October is National Cyber Security Awareness Month
At home, at work, at school, and while on vacation, our growing dependence on technology demands greater security online. Because there are many different online scams out there including money wiring scams, online dating scams, and health care scams, we want to make sure you can recognize the risks and threats associated with using the internet. The importance of practicing safe behaviors while online especially applies to your online bank accounts.
To help prevent online scams from happening to you, there are some things to be aware of:
- Scam artists commonly pose as people you would normally trust: family members, law enforcement, government officials, and businesses you have dealt with in the past.
- Caller ID is not always a trustworthy way of identifying the caller. Technology makes it easy for a scammer to display a local number on Caller ID. More and more local numbers are being “spoofed.”
- Be aware of emails from trusted sources asking for money to be sent to them or a third party. Always call the person at a phone number you already have in your possession or from a reliable source, not a number given to you in an email.
- Scammers may request a wire transfer, pre-paid gift cards, or to deposit funds into an account.
- Once funds are sent and retrieved by the scammer it is impossible to get those funds back.
Tips to Protect Yourself:
- Do not give out any personal information to anyone who contacts you. Personal info includes but is not limited to:
- Name, address, social security number, date of birth, maiden names, account numbers, debit/credit card numbers.
- Do not try to scam the scammer or attempt to get info from them – just hang up!
- Don’t keep quiet! Scammers may direct you to not tell anyone what they have asked of you. Do talk to a trusted individual to help you make the right decision.
- Use discretion when posting personal and travel information on social media.
- Set email away messages to only respond to known contacts in your address book.
- Disable geo-locational features, such as automatic status updates and friend finder functionalities.
Cyber Security Tips & Reminders
With a little care it’s possible to avoid these problems. Follow these simple tips:
- Keep your electronic devices with you at all times.
- Do not access sensitive accounts (bank accounts, credit cards, etc) or conduct sensitive transactions over public networks.
- Public networks include hotel wired and Wi-Fi networks, airport Wi-Fi and coffee shop Wi-Fi.
- Use wired connections instead of Bluetooth or Wi-Fi connections, whenever possible.
- If it is a shared wired network, use the same caution that you would use in a public Wi-Fi network.
- With both wired and Wi-Fi be sure to use up-to-date anti-virus, anti-spyware, and anti-adware protection software; apply recommended patches to your operating system and software (additional information below). If your device has a firewall option, be sure to use it!
- Keep your software current by having the latest security software, web browser, and operating system in place. This will help decrease the chance of a virus, malware or any other online threats.

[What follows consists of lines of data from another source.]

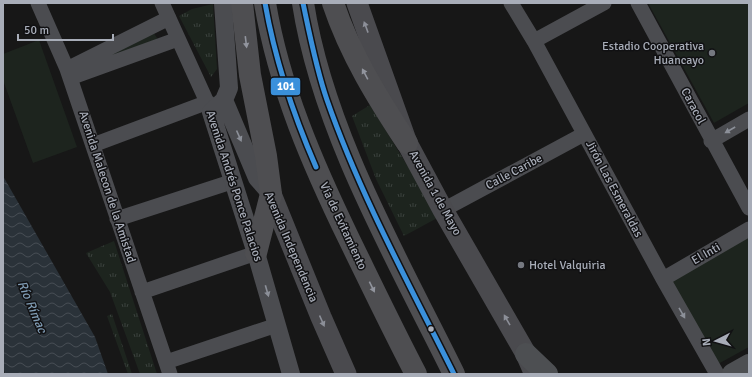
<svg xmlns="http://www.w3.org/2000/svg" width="752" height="377" viewBox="0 0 752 377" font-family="Signika,sans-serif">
  <defs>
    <pattern id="grass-tufts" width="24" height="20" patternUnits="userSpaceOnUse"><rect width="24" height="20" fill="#1d241e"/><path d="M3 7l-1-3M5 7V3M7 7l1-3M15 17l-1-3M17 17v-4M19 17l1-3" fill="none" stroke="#3b413d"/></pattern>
    <pattern id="water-waves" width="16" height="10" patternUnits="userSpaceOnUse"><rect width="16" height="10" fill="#2a3239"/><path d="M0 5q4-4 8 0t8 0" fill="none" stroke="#464d54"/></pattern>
  </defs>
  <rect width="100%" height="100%" fill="#171717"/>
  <path fill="url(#grass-tufts)" d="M 213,4 L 217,69 L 211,77 L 179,16 L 192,9 Z
    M 149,31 L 153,32 L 157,38 L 157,42 L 83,72 Z
    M 370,105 L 439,217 L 404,236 L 376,179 L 352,116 Z
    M 114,241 L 157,374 L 140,374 L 110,292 L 86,253 Z
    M 112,314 L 132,374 L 128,374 L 107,316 Z"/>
  <path fill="#1d241e" d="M 648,3 L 749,3 L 749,103 L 714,123 Z
    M 39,40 L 77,147 L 33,163 L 3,80 L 3,54 Z
    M 749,232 L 749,347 L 718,364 L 669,278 Z"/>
  <path fill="url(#water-waves)" d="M 3,176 L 95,337 L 108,374 L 5,374 L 3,366 Z"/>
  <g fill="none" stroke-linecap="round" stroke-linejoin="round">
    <path stroke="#4b4c50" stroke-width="15" d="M 38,3 L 67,69 L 170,374
      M 162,3 L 211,111
      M 511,3 L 534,41 L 663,279 L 717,374
      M 638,3 L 749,208
      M 534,41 L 604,3
      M 67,69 L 169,18
      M 70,78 L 178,39
      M 711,141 L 749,119
      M 93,145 L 208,102
      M 443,210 L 584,134
      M 117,219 L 234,181
      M 663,279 L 749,229
      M 142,292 L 256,253
      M 166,362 L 277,325"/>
    <path stroke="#4b4c50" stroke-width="18" d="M 223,3 L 229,88 L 224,100 L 211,112 L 256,253 L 291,374
      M 224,100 L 257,178 L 271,194"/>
    <path stroke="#4a4a4e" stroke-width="21" d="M 357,3 L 407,143 L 443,210 L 526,354 L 533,370
      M 271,194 L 321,317 L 346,374"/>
    <path stroke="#4d4f52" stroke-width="22" d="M 526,354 L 547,374
      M 733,374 L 749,365"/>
    <path stroke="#4e4e51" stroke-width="22" d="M 242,3 L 250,75 L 266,156 L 271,194 L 256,253
      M 265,3 C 279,87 313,165 350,241 C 372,286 393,330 416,374
      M 303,3 C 323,132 397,258 454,374
      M 333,3 C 350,54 378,99 407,143"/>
    <g stroke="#111113" stroke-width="8">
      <path id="bus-1" d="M 265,3 C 275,60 293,114 316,167
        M 303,3 C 310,36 316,68 327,100 C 360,195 409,284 454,374"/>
    </g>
    <use href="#bus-1" stroke="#3a90db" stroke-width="5"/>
  </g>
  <defs><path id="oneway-solid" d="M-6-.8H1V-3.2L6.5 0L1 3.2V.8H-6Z"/></defs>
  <g fill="#8c8f98">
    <use href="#oneway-solid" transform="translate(366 27) rotate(-110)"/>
    <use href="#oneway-solid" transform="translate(507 320) rotate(-120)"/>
    <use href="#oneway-solid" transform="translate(322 321) rotate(66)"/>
  </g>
  <g fill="#92959e">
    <use href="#oneway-solid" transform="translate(246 42) rotate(83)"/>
    <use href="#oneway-solid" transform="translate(365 74) rotate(-118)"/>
    <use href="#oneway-solid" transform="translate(372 287) rotate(64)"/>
  </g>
  <g fill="#8c9099">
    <use href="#oneway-solid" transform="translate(730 130) rotate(150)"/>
    <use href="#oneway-solid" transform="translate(239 136) rotate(66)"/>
    <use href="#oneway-solid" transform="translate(267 291) rotate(74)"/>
    <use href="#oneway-solid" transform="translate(682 313) rotate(60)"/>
  </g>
  <g fill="#757880" stroke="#111113" stroke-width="1.5">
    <circle cx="712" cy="53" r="4"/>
    <circle cx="521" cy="265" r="4"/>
  </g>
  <circle fill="#a8adb8" stroke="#111113" stroke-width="1.5" cx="431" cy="329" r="3.5"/>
  <g text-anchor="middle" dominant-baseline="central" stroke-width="3" stroke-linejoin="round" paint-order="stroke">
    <g font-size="12" fill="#a8adb8" stroke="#111113" text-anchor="end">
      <text x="704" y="46">Estadio Cooperativa<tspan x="704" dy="14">Huancayo</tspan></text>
      <text x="529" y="265" text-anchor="start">Hotel Valquiria</text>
    </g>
    <g font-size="12" fill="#a8adb8" stroke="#111113">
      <text transform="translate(693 106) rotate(62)">Caracol</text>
      <text transform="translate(514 172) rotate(-28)">Calle Caribe</text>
      <text transform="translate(234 186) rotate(72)">Avenida Andrés Ponce Palacios</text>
      <text transform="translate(107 187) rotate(72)">Avenida Malecon de la Amistad</text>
      <text transform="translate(614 189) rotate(62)">Jirón Las Esmeraldas</text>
      <text transform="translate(435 193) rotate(61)">Avenida 1 de Mayo</text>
      <text transform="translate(343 226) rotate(65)">Vía de Evitamiento</text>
      <text transform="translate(291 247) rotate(67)">Avenida Independencia</text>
      <text transform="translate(706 254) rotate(-30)">El Inti</text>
    </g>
    <g font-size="13" font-style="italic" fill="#7f9bb3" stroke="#111113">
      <text transform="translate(32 307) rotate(67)">Río Rímac</text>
    </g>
  </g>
  <rect stroke="#111113" stroke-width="1.5" x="270" y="77" width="31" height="19" rx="4" fill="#3a90db"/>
  <g font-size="11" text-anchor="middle" font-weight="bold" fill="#fff">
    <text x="286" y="90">101</text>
  </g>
  <rect width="752" height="377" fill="none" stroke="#a8adb8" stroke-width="8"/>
  <g transform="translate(716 341) rotate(264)" stroke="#111113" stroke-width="3" paint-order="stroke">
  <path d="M0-3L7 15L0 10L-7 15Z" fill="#a8adb8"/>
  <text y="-6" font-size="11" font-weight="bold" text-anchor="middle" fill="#a8adb8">N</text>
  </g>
  <path d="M18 34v6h95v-6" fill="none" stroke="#a8adb8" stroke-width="2"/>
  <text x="24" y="34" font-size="12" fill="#a8adb8" stroke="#111113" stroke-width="3" paint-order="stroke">50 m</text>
</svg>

- Set up automatic software updates on all of your devices. (Computers, Smart phones or any other web-enabled device)
- Your password should be long and strong and contain at least 3 of the following: upper-case letter, lower-case letter, number, and symbol. Longer passwords are more secure than shorter ones because there are more characters to guess.
- Do not share your password.
- Choose a strong password that is unique to your life and not something that can be easily guessed.
- Avoid using words that can be found in the dictionary, and consider using paraphrases. (Example: This passwd is 4 my Email)
- Always use a different password for each online account.
- If another website is breached and the password database is leaked, hackers will try to use the leaked password to access your account on other websites in a process known as credential stuffing.
- Change your password several times a year.
- Protect your password. If you write it down do not leave it out in the open, make sure it’s in a secure location.
Dakota Community Bank & Trust’s IT Officer and Web Administrator Tyler Boespflug’s best advice is to “Stay cyber aware.” He goes on to add “Cyber attackers love to exploit a person’s kindness and desire to help. Familiarizing yourself with their tactics and attack methods will help you make safe decisions before clicking links, opening attachments or responding to inquiries from suspicious sources.”
Cyber security is one of our top priorities for our customers. Please remember if you ever feel your account has been compromised, or if you come across unauthorized access or activity, notify the bank immediately.